3715 New Media
Computer Technology Department
Essential Knowledge and Skills
In this advanced journalism elective, students learn about the concept of "convergence" as it applies to the new media. Students will create online content for the school web site, learn computer graphic arts for the school newspaper, audio editing for podcasting, and digital film making for TV production. The class size is limited. Application portfolio is required. Students may apply this credit towards the Arts requirement.
Indicators of Student Learning
Upon the completion of this course, students will:
• Understand the history and evolution of media.
• Identify and evaluate news values for today’s media consumers.
• Employ the writing process as it relates to journalism (brainstorming, questioning, reporting, gathering and synthesizing information, writing, editing, and evaluating the final media product).
• Use a variety of forms of journalistic writing (i.e. news, features, opinion, etc.) and their appropriate style (i.e.
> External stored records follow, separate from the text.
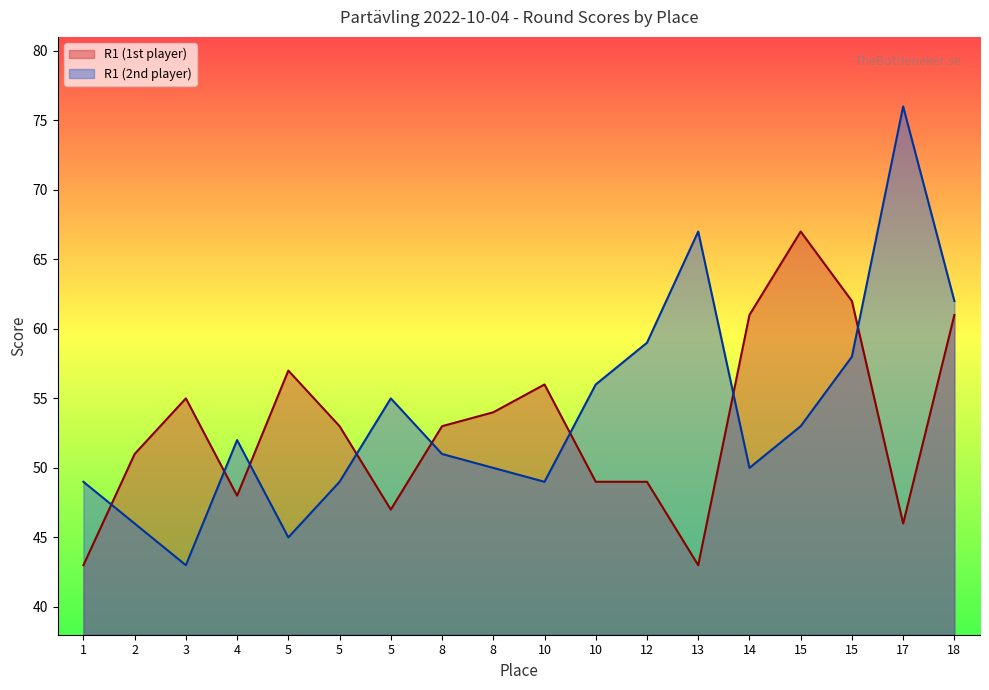

Between which two adjacent categories do R1 (1st player) and R1 (2nd player) first intersect?

1 and 2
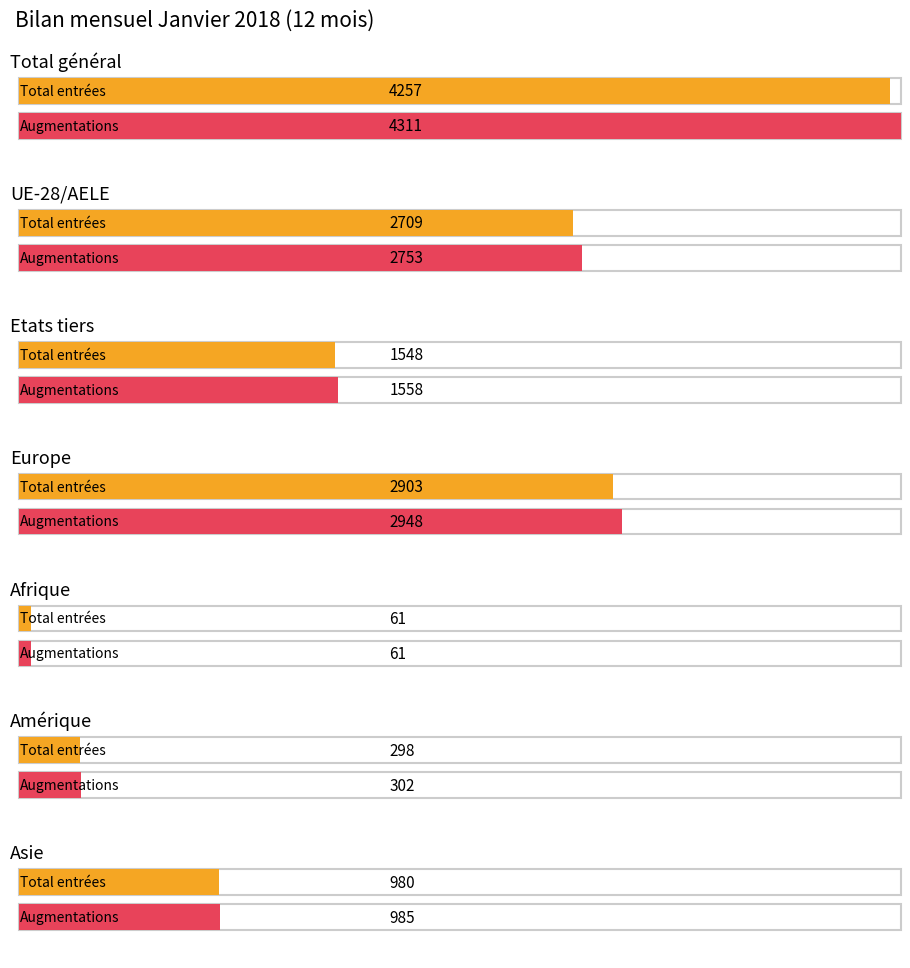

At which label does Augmentations first exceed 1558?

Total général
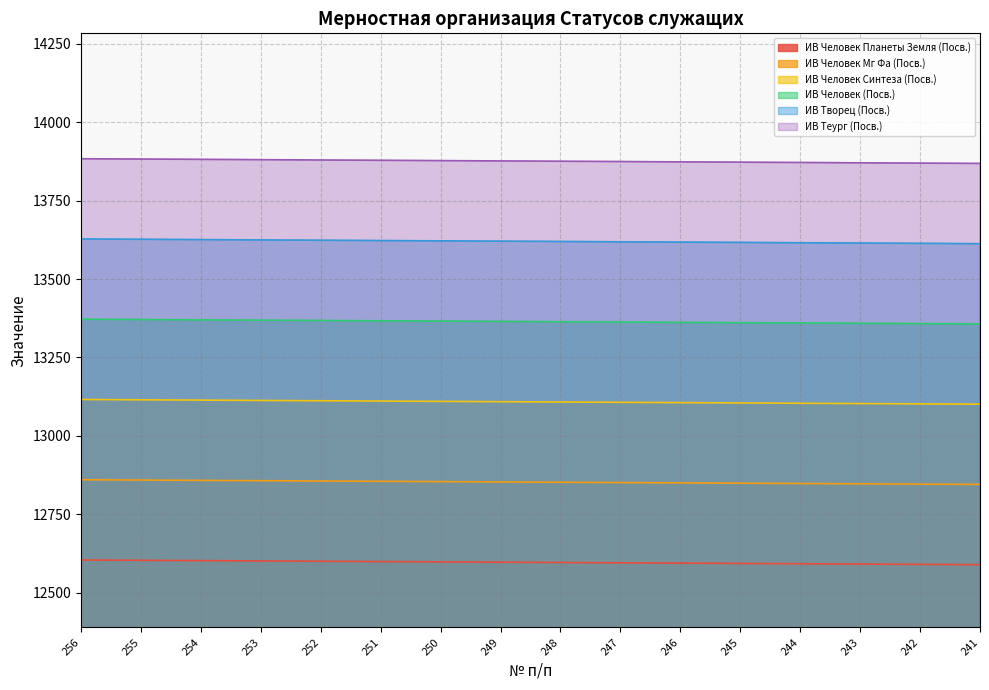

Read the ИВ Человек Синтеза (Посв.) value at 248, to the nearest 10.

13110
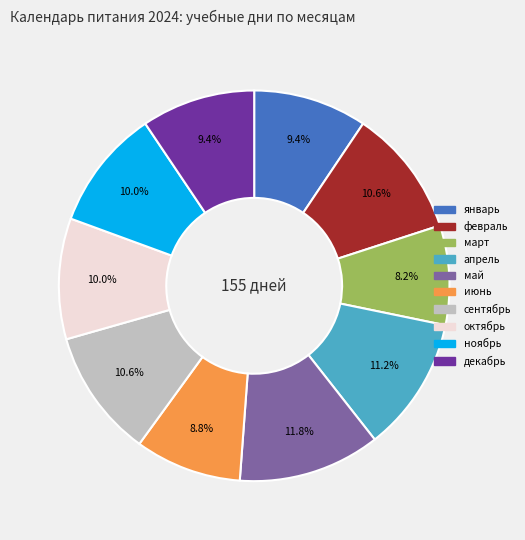

Is сентябрь the majority of the pie?

No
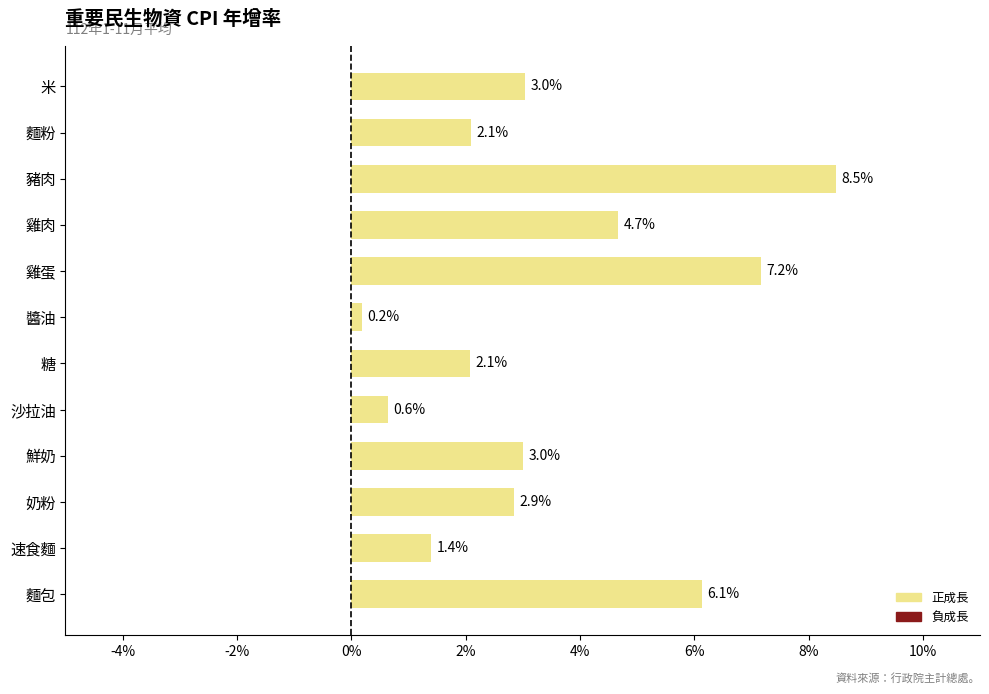

How many distinct data groups are displayed?

1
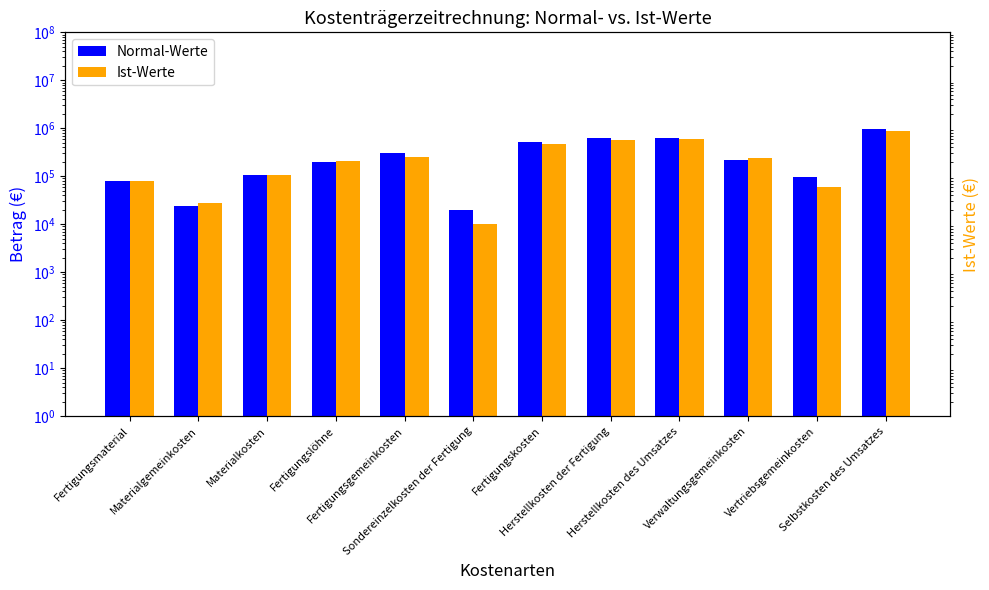

Rank the series at Fertigungslöhne from highest to lowest value.

Ist-Werte, Normal-Werte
Associated Press, multiple sources with attribution, punctuation, etc.) additional forms unique to journalism (i.e. headlines, cut lines, visual presentations, etc.)
• Understand the importance of matching language use, angle, and style with intended audience.
• Value the skills needed to package media products effectively, using various forms of journalistic design utilizing a range of visual, auditory and interactive methods for a variety of media.
• Value photojournalism as a way to tell stories in compelling ways.
• Utilize appropriate professional and scholastic media legal and ethical policies and practices.
• Ensure students understand media’s role in a democracy and their part in preserving it.
• Relate law and ethics to scholastic media and its importance in practice.
• Understand and apply the role of leadership training, fiscal responsibility, and conflict resolution and time management in student publications production.
• Know the importance of effective information design for all media.
• Learn how to use computers as teaching and production tools.
• Use text, graphics, photography, radio, television, and new media as appropriate to emphasize the range of story-telling possibilities.
• Encourage creative approaches to information design and packaging it for student media.
• Construct and utilize financial guidelines for scholastic media relating to subscriptions, advertising, activity funds, and fund raising.
• Construct and utilize staff organizational models that emphasize responsibility, risk-taking and problem solving.
• Construct and utilize production schedules that encourage scholastic journalists to mirror that of professional journalists.
• Ensure students understand their roles as informational gatekeepers in school-based media and their rights and responsibilities as journalists.
• Understand and apply the rights and responsibilities within a journalism education environment.
• Develop the conditions that enhance the development of life-long learning.
• Analyze methods to help students understand and use media.
• Know how students’ diverse backgrounds, attitude, interests and expectations influence their communication skills.
• Understand the interrelationship and concurrent development of each communication skill (reading, writing, speaking, listening, etc.)
• Learn ways the public forms its opinions and the process/interaction involved. Indicators of Student Learning (continued)
• Effectively use of research in a mass media setting.
• Use questioning to show understanding, help students articulate their ideas and thinking processes, promote risk-taking and problem-solving, facilitate recall of information, encourage thinking, stimulate curiosity and help students to question on their own.
• Value conferencing with individual students.
• Help create environments that support learning about various aspects of the media.
• Create an atmosphere that addresses the students’ needs for a sense of belonging to the school and to the larger community as journalism/media users.
• Investigate their own biases and seek to resolve problems that stem from areas of conflict.
Assessments
Upon the completion of this course students will:
• Demonstrate increased competency in Written Language as evidenced in electronic portfolio.
• Demonstrate increased proficiency in research, inquiry and oral presnentation by expressing ideas clearly, explaining research process, presenting ideas and information in written and oral forms.
• Demonstrate competency in technology by creating multimedia presentations.